Letters of 8 March 2021: Aged care needs super flexibility
Changes to superannuation should be added to life’s certainties. As soon as the government’s Retirement Income Review Final Report was released, the Treasurer Josh Frydenberg and Senator Jane Hume hit the press advocating for more flexibility to the superannuation system.
More flexibility sounds great but the changes being discussed include accessing superannuation for a range of personal expenditure, including buying a house, and opting out of the legislated increase to the contribution rate from 9.5 per cent to 12 per cent by 2025.
A premise of compulsory superannuation is to enable individuals to tax-effectively save for their retirement. Allowing individuals access to superannuation during the accumulation phase will erode account balances and put greater pressure on the government and taxpayers.
In 1975, there were 7.3 people aged between 15 and 64 for every Australian aged 65 and over.
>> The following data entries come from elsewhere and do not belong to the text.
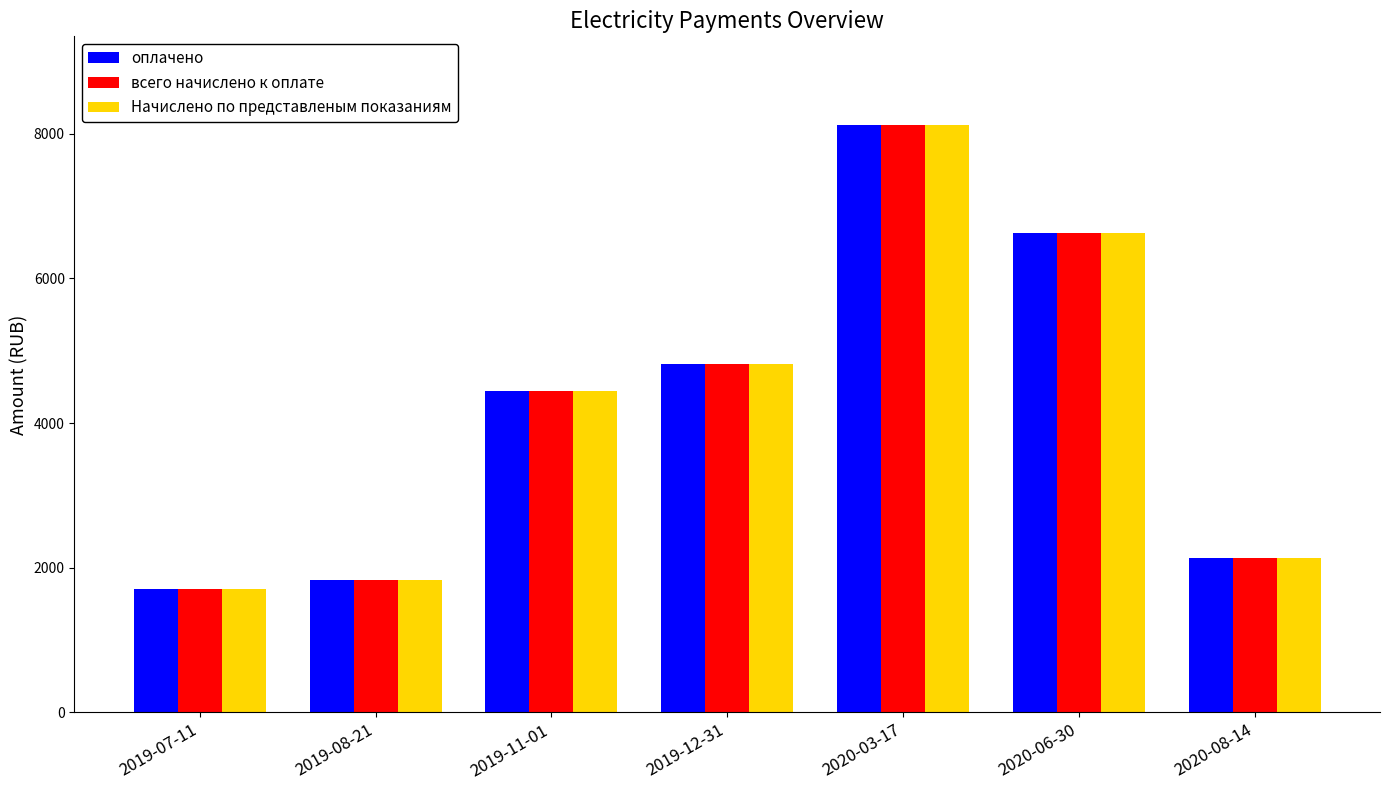

What is the sum of the всего начислено к оплате values at 2019-12-31 and 2020-08-14?

6942.2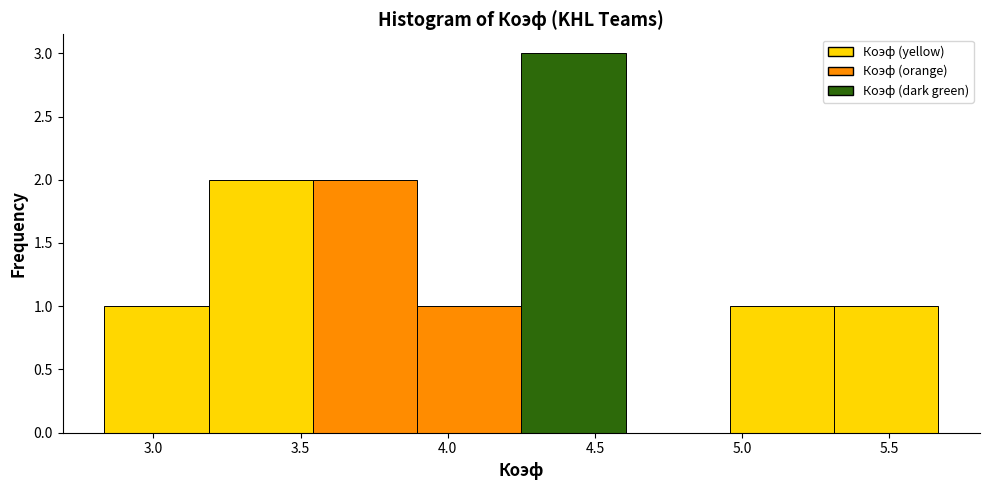

Which range on the x-axis has the tallest bar?

4.25 to 4.60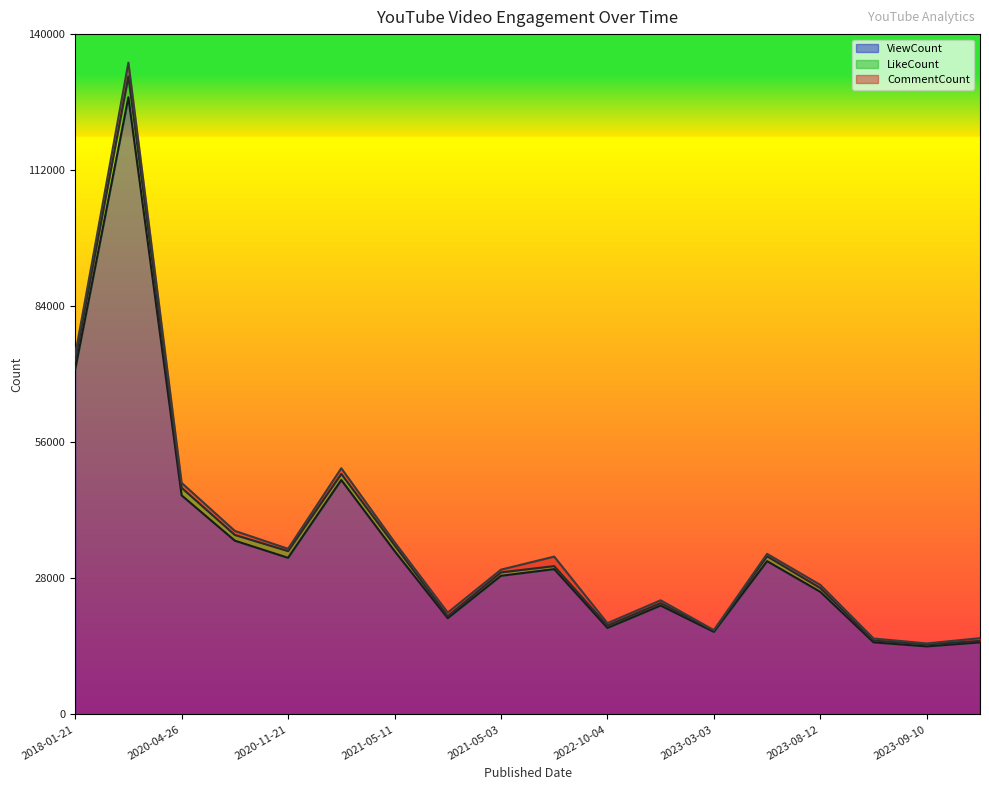

At which category does the chart reach its peak across all series?

2018-01-22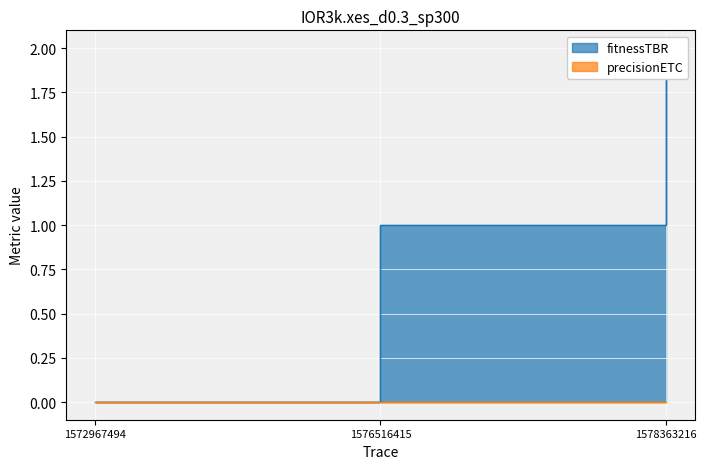

True or false: the data shows 1 at 1572967494.

False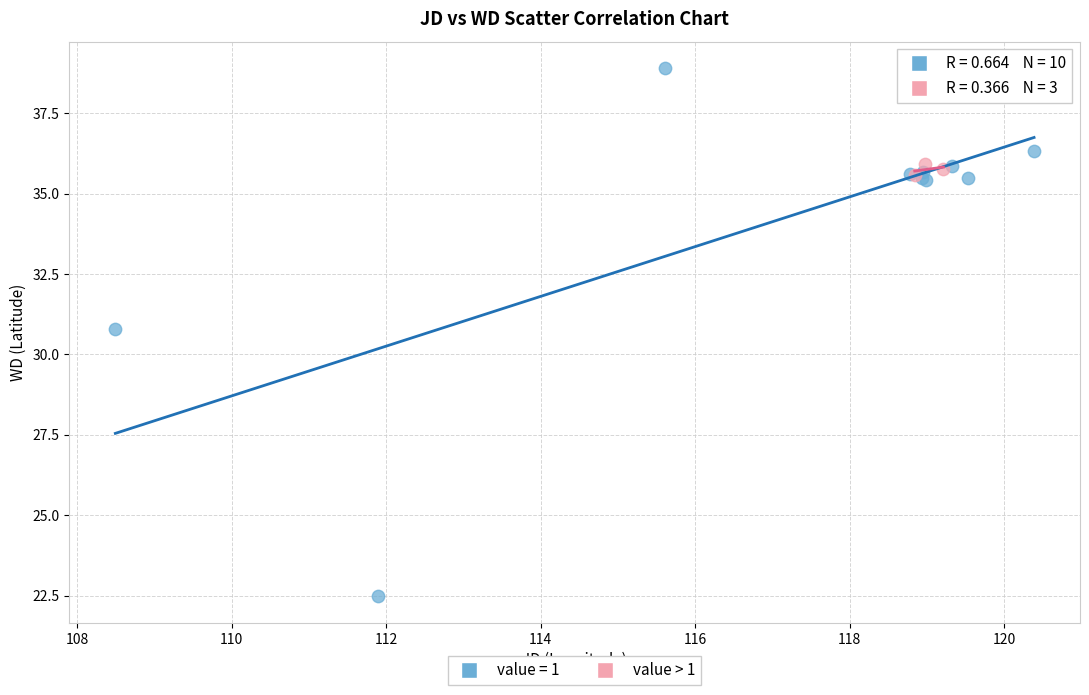

Which series reaches the minimum Y coordinate?

value = 1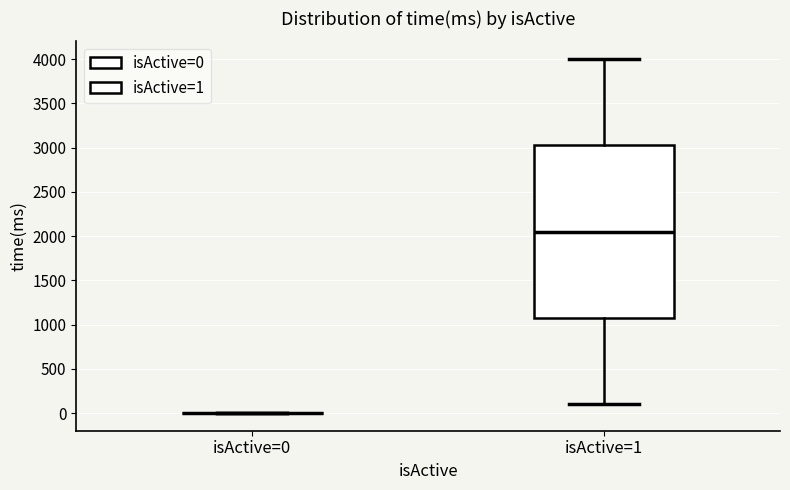

Reading left to right, read every box against the y-axis: the position of its median line, the range the box covers, and the ends of its whiskers. The values are not printed on the chart, so give them approximately, as read against the axis.

isActive=0: box collapsed to a line at 0, whiskers 0 to 0
isActive=1: median 2050, box 1100 to 3050, whiskers 100 to 4000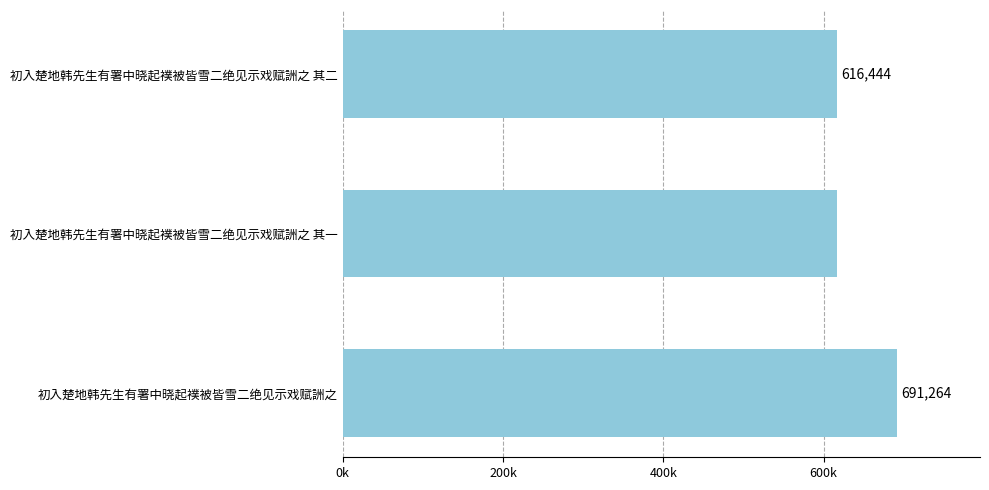

Does the chart contain any negative values?

No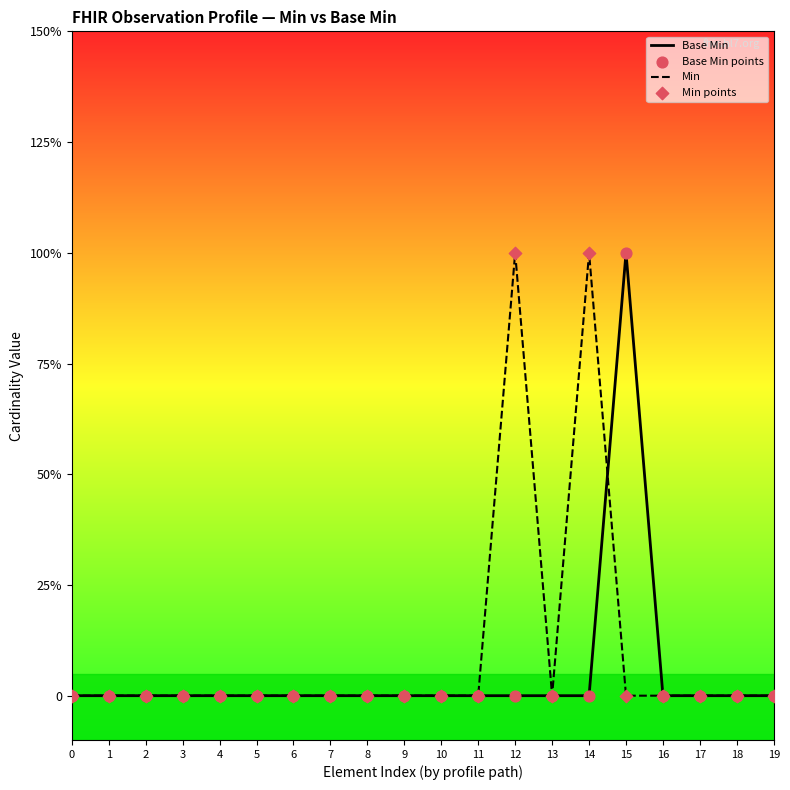

Is the value of Base Min points at 14 greater than the value of Base Min at 2?

No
By 2055, the working-age-to-retirement ratio is projected to fall to 2.7. With around 71 per cent of people aged 65 and over currently receiving the age pension, or other pension payments, in the future there simply won’t be enough working taxpayers to fund the system.
A serious discussion about flexibility should address new strategies to self-fund retirement such as removing the inability for small to medium-sized business owners to meaningfully invest in their own businesses and replacing the contribution and transfer balance pension caps with a fairer tax system which assesses pension income streams during the drawdown phase.